**Task statement**. Each line of the data must reappear exactly in your answer, with no images included.

---+---

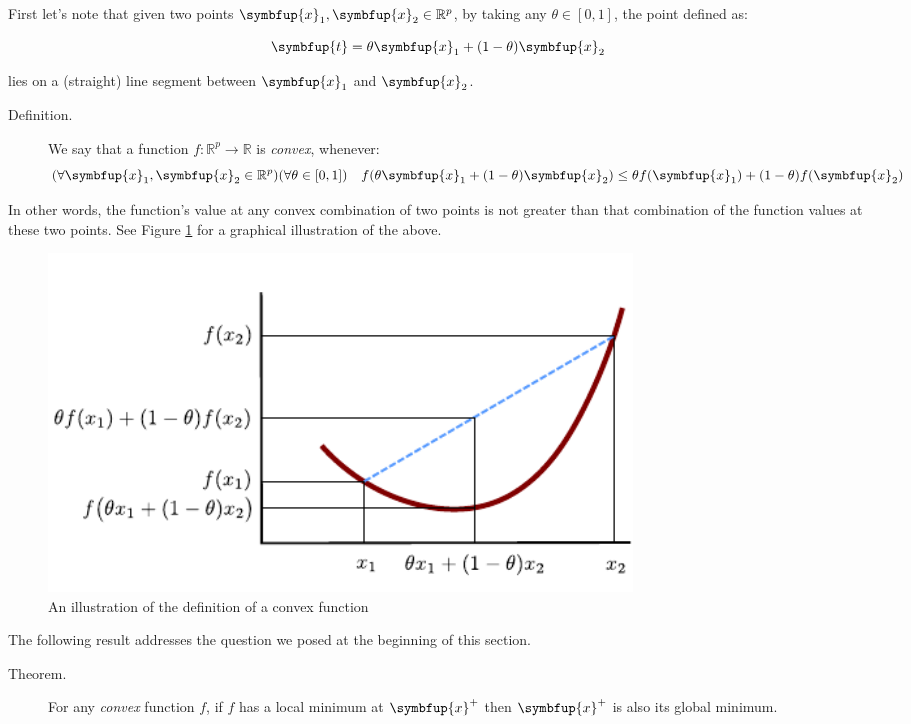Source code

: \documentclass[10pt,b5paper,krantz1]{krantz}
\renewcommand{\mathbf}[1]{\symbfup{#1}}
\begin{document}
First let's note that given two points
\(\mathbf{x}_{1},\mathbf{x}_{2}\in \mathbb{R}^p\),
by taking any \(\theta\in[0,1]\), the point defined as:

\[
\mathbf{t} = \theta \mathbf{x}_{1}+(1-\theta)\mathbf{x}_{2}
\]

lies on a (straight) line segment between \(\mathbf{x}_1\) and \(\mathbf{x}_2\).

\begin{description}
\item[Definition.]
We say that a function \(f:\mathbb{R}^p\to\mathbb{R}\) is \emph{convex}, whenever:
\[
(\forall \mathbf{x}_{1},\mathbf{x}_{2}\in \mathbb{R}^p)
(\forall \theta\in [0,1])\quad
f(\theta \mathbf{x}_{1}+(1-\theta)\mathbf{x}_{2})\leq \theta f(\mathbf{x}_{1})+(1-\theta)f(\mathbf{x}_{2})
\]
\end{description}

In other words, the function's value at any convex combination of two points
is not greater than that combination of the function values at these two points.
See Figure \ref{fig:convex_function} for a graphical illustration of the above.

\begin{figure}
\hypertarget{fig:convex_function}{%
\centering
\includegraphics[width=0.75\textwidth,height=\textheight]{figures/convex_function.pdf}
\caption{An illustration of the definition of a convex function}\label{fig:convex_function}
}
\end{figure}

The following result addresses the question we posed at the beginning
of this section.

\begin{description}
\item[Theorem.]
For any \emph{convex} function \(f\), if \(f\) has a local minimum at \(\mathbf{x}^+\)
then \(\mathbf{x}^+\) is also its global minimum.
\end{description}
\end{document}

---+---

**Exercise solution**.
Source code

: \documentclass[10pt,b5paper,krantz1]{krantz}
\renewcommand{\mathbf}[1]{\symbfup{#1}}
\begin{document}
First let's note that given two points
\(\mathbf{x}_{1},\mathbf{x}_{2}\in \mathbb{R}^p\),
by taking any \(\theta\in[0,1]\), the point defined as:

\[
\mathbf{t} = \theta \mathbf{x}_{1}+(1-\theta)\mathbf{x}_{2}
\]

lies on a (straight) line segment between \(\mathbf{x}_1\) and \(\mathbf{x}_2\).

\begin{description}
\item[Definition.]
We say that a function \(f:\mathbb{R}^p\to\mathbb{R}\) is \emph{convex}, whenever:
\[
(\forall \mathbf{x}_{1},\mathbf{x}_{2}\in \mathbb{R}^p)
(\forall \theta\in [0,1])\quad
f(\theta \mathbf{x}_{1}+(1-\theta)\mathbf{x}_{2})\leq \theta f(\mathbf{x}_{1})+(1-\theta)f(\mathbf{x}_{2})
\]
\end{description}

In other words, the function's value at any convex combination of two points
is not greater than that combination of the function values at these two points.
See Figure \ref{fig:convex_function} for a graphical illustration of the above.

\begin{figure}
\hypertarget{fig:convex_function}{%
\centering
\includegraphics[width=0.75\textwidth,height=\textheight]{figures/convex_function.pdf}
\caption{An illustration of the definition of a convex function}\label{fig:convex_function}
}
\end{figure}

The following result addresses the question we posed at the beginning
of this section.

\begin{description}
\item[Theorem.]
For any \emph{convex} function \(f\), if \(f\) has a local minimum at \(\mathbf{x}^+\)
then \(\mathbf{x}^+\) is also its global minimum.
\end{description}
\end{document}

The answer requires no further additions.